Йован Киш знал также, что три недели назад у Давчека умерла мать. Лысый взломщик в матери души не чаял. Каждый день покупал ей в кондитерской пирожные. Старуха обожала сладости и была не в меру толста.
Все это, разумеется, знала и полиция. Только не сумела прийти к выводу, какой сделал Йован Киш.
— Кругленькая сумма дожидается вас в Австрии, — сказал Киш, когда они сидели в кафе.
Давчек и глазом не моргнул, лакомясь рисовым пудингом со взбитыми сливками. Он тоже любил сладкое.

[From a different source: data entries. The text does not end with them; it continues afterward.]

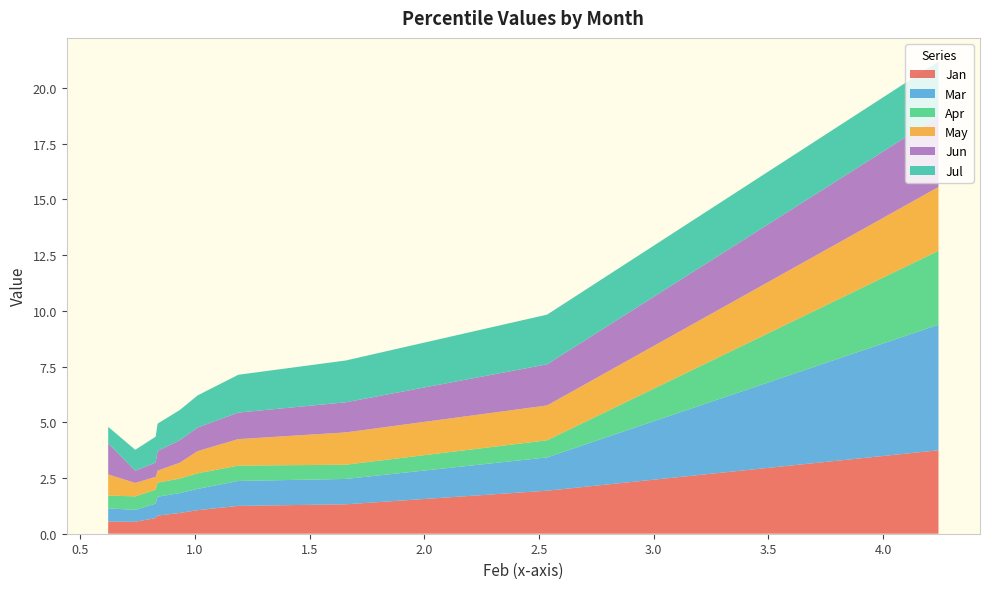

What is the lowest value of the Jan series?

0.5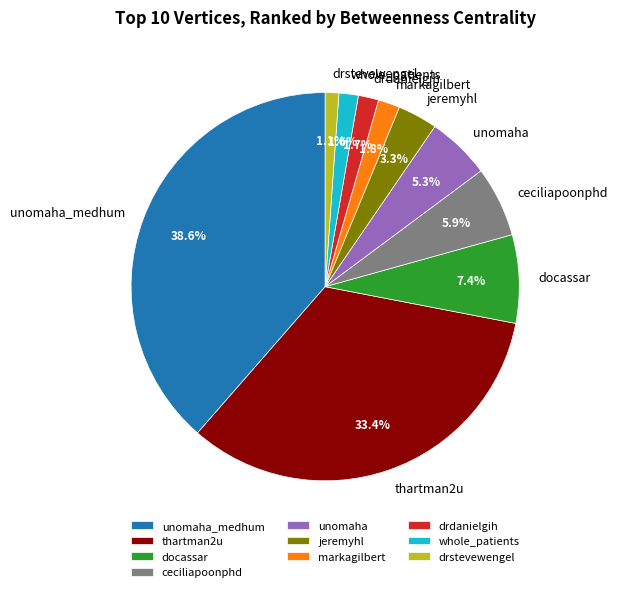

To the nearest percent, what is the difference between the drdanielgih and ceciliapoonphd slice percentages?

4%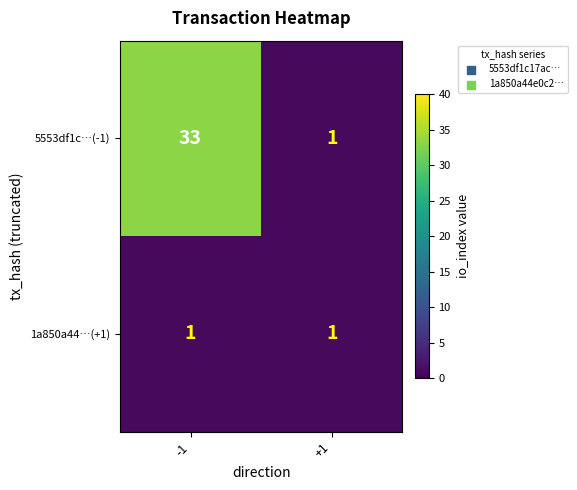

Rank the series by their average value, from lowest to highest.

1a850a44…(+1), 5553df1c…(-1)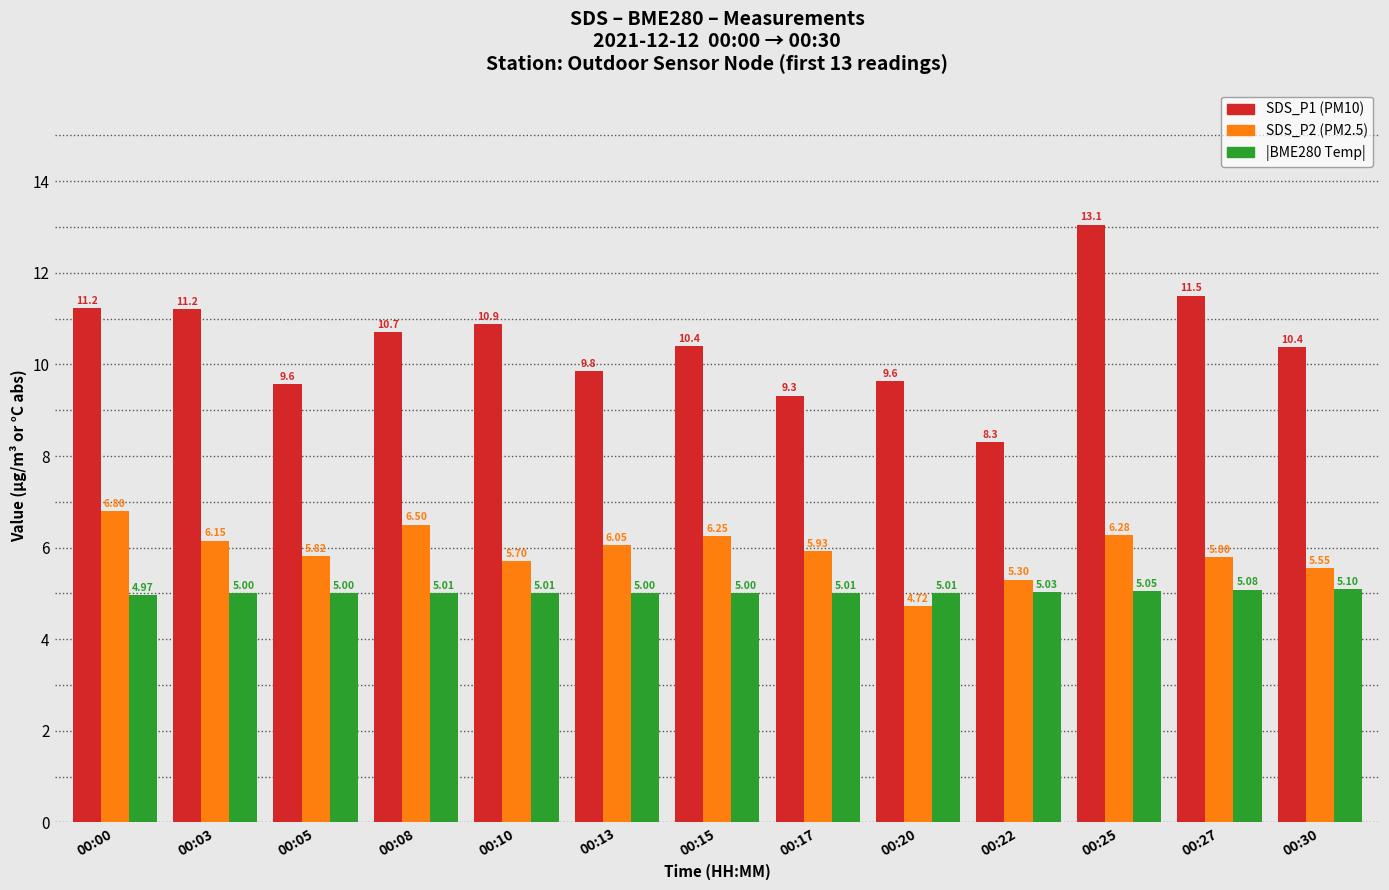

What is the spread (max minus min) of values at 00:05?

4.6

— Не пойму, о чем это вы толкуете, начальник.
Киш должным образом оценил такую невозмутимость.
— Я мог бы сказать: в Италии. Но я говорю: дожидается в Австрии.
Милан Давчек не удостоил его ответом.
— Я раздобуду вам паспорт.
Давчек вскинул на него глаза. Лицо его было спокойно.
— Если подать прошение, вероятно, я получу паспорт.
— Вероятно. Ну, а если нет?
Давчек снова погрузил ложку в рисовый пудинг.
— Завязал я, начальник.
Йован Киш взял у него ложечку. Зажал между большим и указательным пальцами и стиснул. Стальная ложка со звоном переломилась.
— Когда попадешь в Австрию, тогда и завяжешь.
Доля Давчека составляла два миллиона. Плюс проценты. Знал Киш и название банка. Информация у него была точная.
У Милана Давчека была одна слабость: юные мальчики.
Такая страсть стоит денег. И траты эти с годами растут.
Разумеется, полиции об этом тоже было известно. Однако гомосексуализм не карается законом. И Давчек тратил не больше, чем зарабатывал.
Правда, сам Давчек понимал, что скоро его заработка не будет хватать на мальчиков.
— И какова цена?
— Небольшая помощь. По пути. В Венгрии.